▸ **Task input**:
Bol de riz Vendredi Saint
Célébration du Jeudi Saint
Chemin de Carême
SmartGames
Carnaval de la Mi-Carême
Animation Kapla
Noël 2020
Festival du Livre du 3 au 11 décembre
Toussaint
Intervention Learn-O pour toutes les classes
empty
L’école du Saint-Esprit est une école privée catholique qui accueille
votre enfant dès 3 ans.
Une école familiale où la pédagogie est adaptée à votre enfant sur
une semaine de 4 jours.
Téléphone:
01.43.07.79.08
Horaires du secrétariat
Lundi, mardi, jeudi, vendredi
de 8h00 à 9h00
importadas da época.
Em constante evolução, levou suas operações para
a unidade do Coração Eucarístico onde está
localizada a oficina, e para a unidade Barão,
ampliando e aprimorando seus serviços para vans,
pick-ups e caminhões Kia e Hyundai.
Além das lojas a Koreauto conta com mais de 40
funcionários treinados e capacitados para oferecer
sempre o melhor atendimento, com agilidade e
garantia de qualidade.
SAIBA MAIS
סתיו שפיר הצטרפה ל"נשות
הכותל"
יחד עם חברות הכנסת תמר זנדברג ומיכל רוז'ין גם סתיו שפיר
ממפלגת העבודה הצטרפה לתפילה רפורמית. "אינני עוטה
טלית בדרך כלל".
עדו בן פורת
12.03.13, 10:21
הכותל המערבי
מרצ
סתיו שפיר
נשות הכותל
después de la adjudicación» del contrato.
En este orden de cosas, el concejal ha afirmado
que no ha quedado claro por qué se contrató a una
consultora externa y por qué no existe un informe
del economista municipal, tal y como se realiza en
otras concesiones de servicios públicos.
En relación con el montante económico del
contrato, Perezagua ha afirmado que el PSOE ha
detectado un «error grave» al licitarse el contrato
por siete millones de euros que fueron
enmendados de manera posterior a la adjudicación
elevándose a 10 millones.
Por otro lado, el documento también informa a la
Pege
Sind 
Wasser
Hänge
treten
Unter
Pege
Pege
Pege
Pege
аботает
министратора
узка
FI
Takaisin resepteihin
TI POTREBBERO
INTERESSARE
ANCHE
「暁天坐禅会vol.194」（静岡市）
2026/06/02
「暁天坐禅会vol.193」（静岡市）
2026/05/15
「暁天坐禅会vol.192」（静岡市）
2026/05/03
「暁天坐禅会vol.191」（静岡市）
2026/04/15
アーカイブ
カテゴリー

==

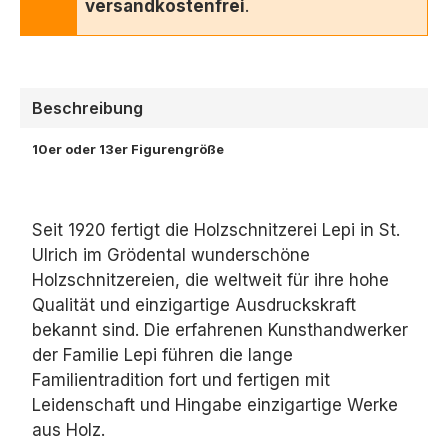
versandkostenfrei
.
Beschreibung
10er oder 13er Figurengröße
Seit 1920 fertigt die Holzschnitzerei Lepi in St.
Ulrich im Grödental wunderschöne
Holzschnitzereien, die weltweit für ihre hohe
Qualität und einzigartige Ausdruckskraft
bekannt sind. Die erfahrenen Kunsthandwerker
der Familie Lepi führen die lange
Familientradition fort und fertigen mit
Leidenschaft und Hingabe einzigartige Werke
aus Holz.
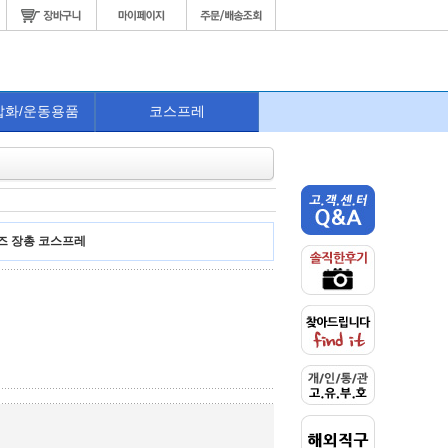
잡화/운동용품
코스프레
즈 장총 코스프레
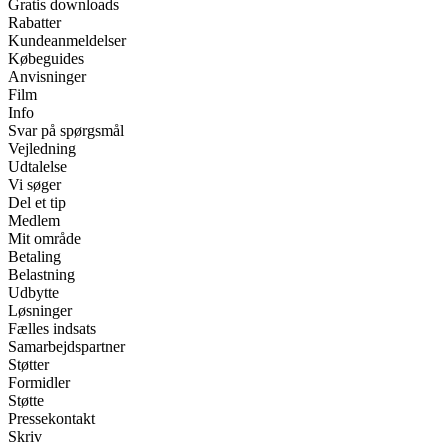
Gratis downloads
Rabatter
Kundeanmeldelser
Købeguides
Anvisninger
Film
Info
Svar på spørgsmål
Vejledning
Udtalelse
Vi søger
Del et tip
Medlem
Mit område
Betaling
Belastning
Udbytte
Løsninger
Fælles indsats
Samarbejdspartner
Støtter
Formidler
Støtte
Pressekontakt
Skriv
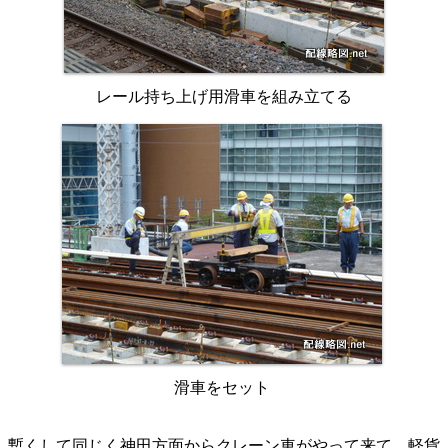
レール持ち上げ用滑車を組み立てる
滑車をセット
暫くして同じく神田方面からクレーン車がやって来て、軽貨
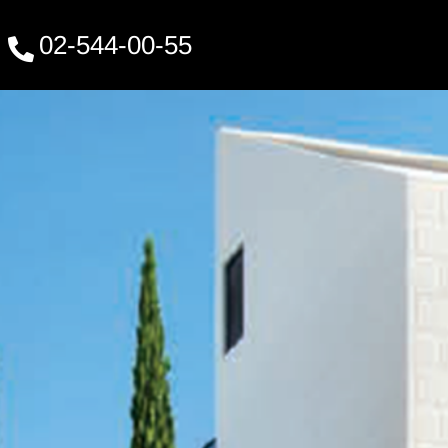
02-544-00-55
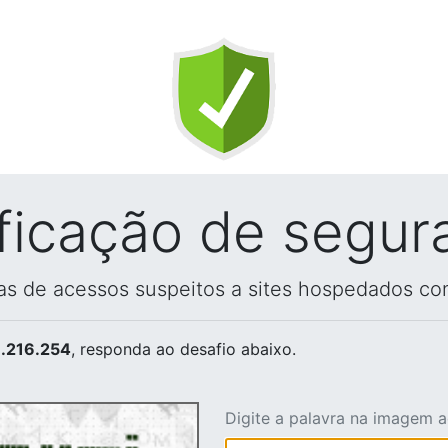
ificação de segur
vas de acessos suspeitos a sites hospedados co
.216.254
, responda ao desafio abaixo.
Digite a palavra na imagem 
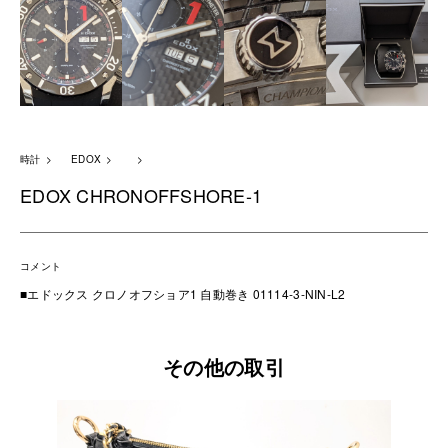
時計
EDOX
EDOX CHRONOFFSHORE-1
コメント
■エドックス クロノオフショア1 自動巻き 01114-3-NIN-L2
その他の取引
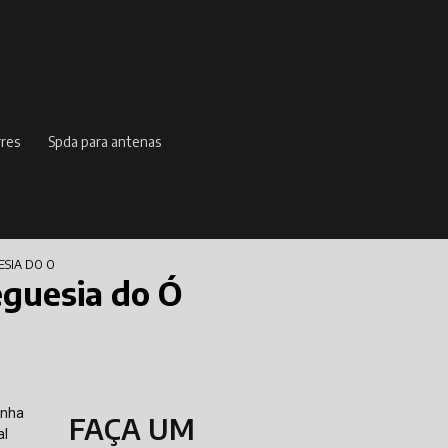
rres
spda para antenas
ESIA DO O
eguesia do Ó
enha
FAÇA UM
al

▸ **Activity**: Lay out as a Markdown table, with the columns "Row" and "Line", the lines of the records from the line containing "Bol de riz Vendredi Saint" up to and including the line containing "importadas da época.". Number each row and omit any blank lines.

▸ **Exercise result**:
| Row | Line |
|---|---|
| 1 | Bol de riz Vendredi Saint |
| 2 | Célébration du Jeudi Saint |
| 3 | Chemin de Carême |
| 4 | SmartGames |
| 5 | Carnaval de la Mi-Carême |
| 6 | Animation Kapla |
| 7 | Noël 2020 |
| 8 | Festival du Livre du 3 au 11 décembre |
| 9 | Toussaint |
| 10 | Intervention Learn-O pour toutes les classes |
| 11 | empty |
| 12 | L’école du Saint-Esprit est une école privée catholique qui accueille |
| 13 | votre enfant dès 3 ans. |
| 14 | Une école familiale où la pédagogie est adaptée à votre enfant sur |
| 15 | une semaine de 4 jours. |
| 16 | Téléphone: |
| 17 | 01.43.07.79.08 |
| 18 | Horaires du secrétariat |
| 19 | Lundi, mardi, jeudi, vendredi |
| 20 | de 8h00 à 9h00 |
| 21 | importadas da época. |